_TASK DIRECTIONS_
Repeat every entry exactly. Do not include the pictures.

(Collected data)
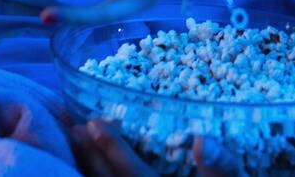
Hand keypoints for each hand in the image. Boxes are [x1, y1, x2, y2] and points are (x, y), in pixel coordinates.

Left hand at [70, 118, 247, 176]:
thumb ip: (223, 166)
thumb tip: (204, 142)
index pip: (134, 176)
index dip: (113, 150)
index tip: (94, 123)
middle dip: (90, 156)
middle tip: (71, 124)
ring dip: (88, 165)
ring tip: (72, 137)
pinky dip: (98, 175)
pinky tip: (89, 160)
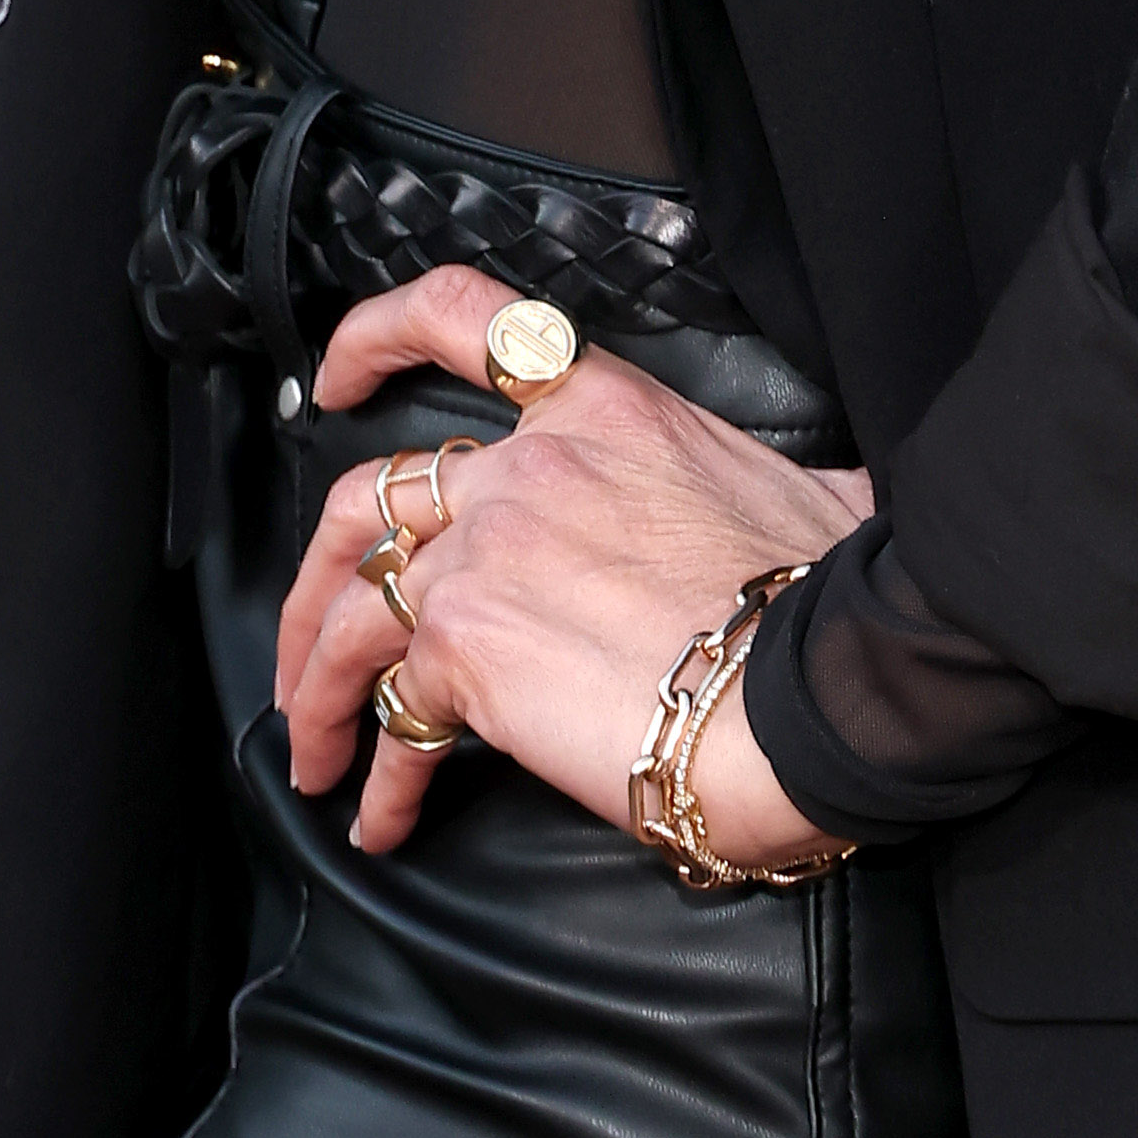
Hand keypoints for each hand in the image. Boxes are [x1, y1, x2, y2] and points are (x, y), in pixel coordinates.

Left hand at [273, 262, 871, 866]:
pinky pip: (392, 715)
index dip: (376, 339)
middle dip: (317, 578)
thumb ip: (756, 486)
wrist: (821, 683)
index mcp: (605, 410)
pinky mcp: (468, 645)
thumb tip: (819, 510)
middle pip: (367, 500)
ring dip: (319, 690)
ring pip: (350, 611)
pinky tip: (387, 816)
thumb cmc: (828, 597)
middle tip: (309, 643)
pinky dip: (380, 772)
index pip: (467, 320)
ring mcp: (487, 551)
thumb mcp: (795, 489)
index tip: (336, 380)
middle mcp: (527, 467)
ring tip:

_SOLUTION_
Hand keypoints for each hand in the image. Boxes are [x1, y1, x2, y2] and points are (x, y), in pixel coordinates.

Left hand at [70, 118, 247, 176]:
thumb ip: (223, 166)
thumb tip: (204, 142)
index pip: (134, 176)
index dip: (113, 150)
index tip: (94, 123)
middle dip: (90, 156)
middle tip: (71, 124)
ring dip: (88, 165)
ring tip: (72, 137)
pinky dip: (98, 175)
pinky tip: (89, 160)
Hand keypoints for each hand in the image. Boxes are [x1, y1, x2, y2] and points are (x, y), in pixel coordinates.

Left hand at [273, 262, 871, 866]:
pinky pip: (392, 715)
index dip: (376, 339)
middle dip: (317, 578)
thumb ip: (756, 486)
wrist: (821, 683)
index mcp: (605, 410)
pinky mcp: (468, 645)
thumb tip: (819, 510)
middle pip: (367, 500)
ring dip: (319, 690)
ring pip: (350, 611)
pinky tip: (387, 816)
thumb cmc: (828, 597)
middle tip: (309, 643)
pinky dip: (380, 772)
index pip: (467, 320)
ring mcp: (487, 551)
thumb mcp: (795, 489)
index tip: (336, 380)
middle mcp: (527, 467)
ring tip:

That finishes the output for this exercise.